November 10, 2023 at 03:42PM
Microsoft has issued a warning about BlueNoroff, a North Korean hacking group, setting up new attack infrastructure on LinkedIn for upcoming social engineering campaigns. The financially motivated group, also known as Sapphire Sleet, has a history of targeting cryptocurrency companies and employees. They gain access to systems by deploying malware through private messages on social networks. BlueNoroff has recently created new websites posing as skills assessment portals to deceive recruiters. The group has been linked to various cyberattacks worldwide and was responsible for the largest crypto hack in history. The U.S. Treasury has already sanctioned BlueNoroff and other North Korean hacking groups.
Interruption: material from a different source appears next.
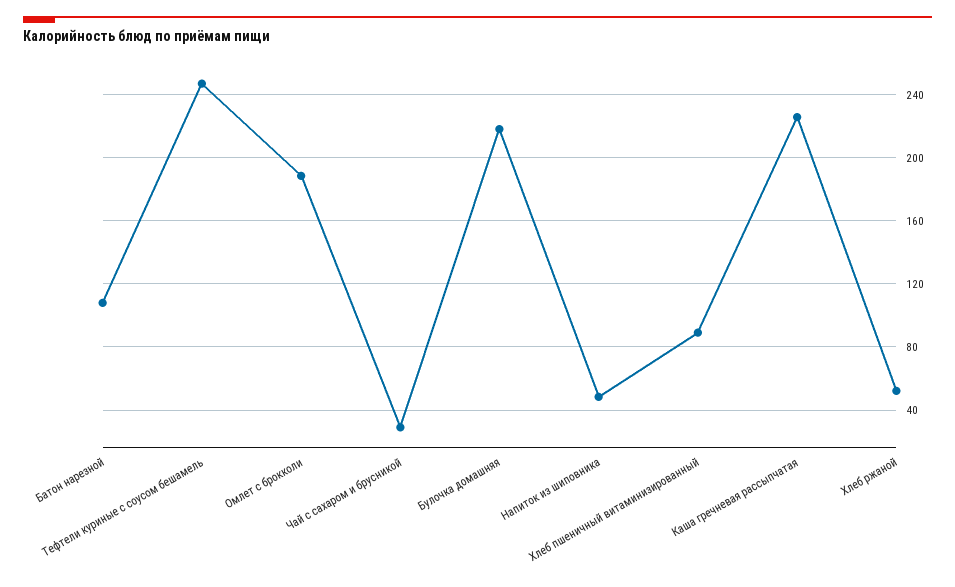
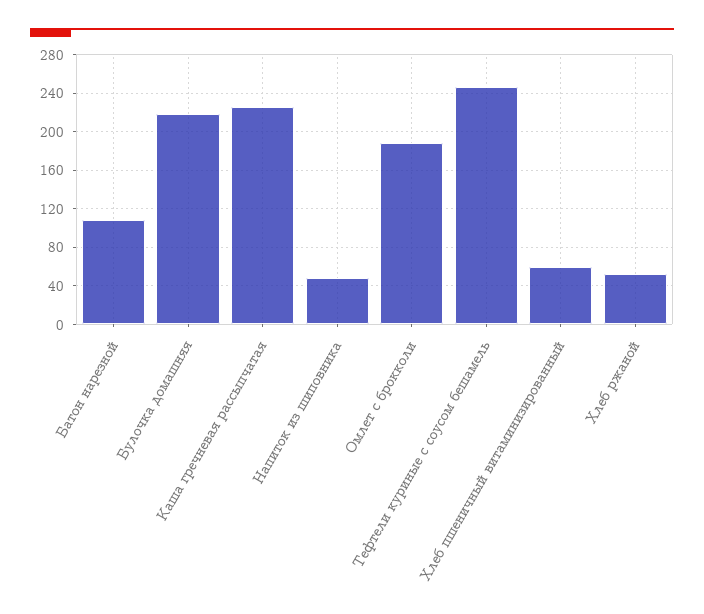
Чай с сахаром и брусникой: 30 -> none
Хлеб пшеничный витаминизированный: 90 -> 60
From the meeting notes, it appears that Microsoft has issued a warning about the activities of a North Korean hacking group known as BlueNoroff. This group is reportedly setting up new attack infrastructure on LinkedIn for upcoming social engineering campaigns. BlueNoroff, also known as Sapphire Sleet, has a history of targeting employees in cryptocurrency companies for cryptocurrency theft attacks.
To gain access to their targets’ systems, BlueNoroff deploys malware hidden in malicious documents sent through private messages on various social networks. Recently, they have created websites masquerading as skills assessment portals to lure their targets. These websites are password-protected to hinder analysis efforts.
BlueNoroff has been linked to various cyber attacks against cryptocurrency startups and financial organizations worldwide, resulting in significant financial losses. They were also involved in the largest crypto hack in history, stealing millions of dollars’ worth of Ethereum and USDC tokens from Axie Infinity’s Ronin network bridge.
The United Nations and the U.S. Treasury have previously sanctioned BlueNoroff and other North Korean hacking groups for their involvement in cyberattacks targeting banks and cryptocurrency exchanges.
Recently, Jamf Threat Labs’ security researchers discovered that BlueNoroff was using ObjCShellz macOS malware to backdoor targeted Mac computers.
Overall, it is important for individuals and organizations to remain vigilant and take necessary precautions to protect themselves from BlueNoroff’s malicious activities.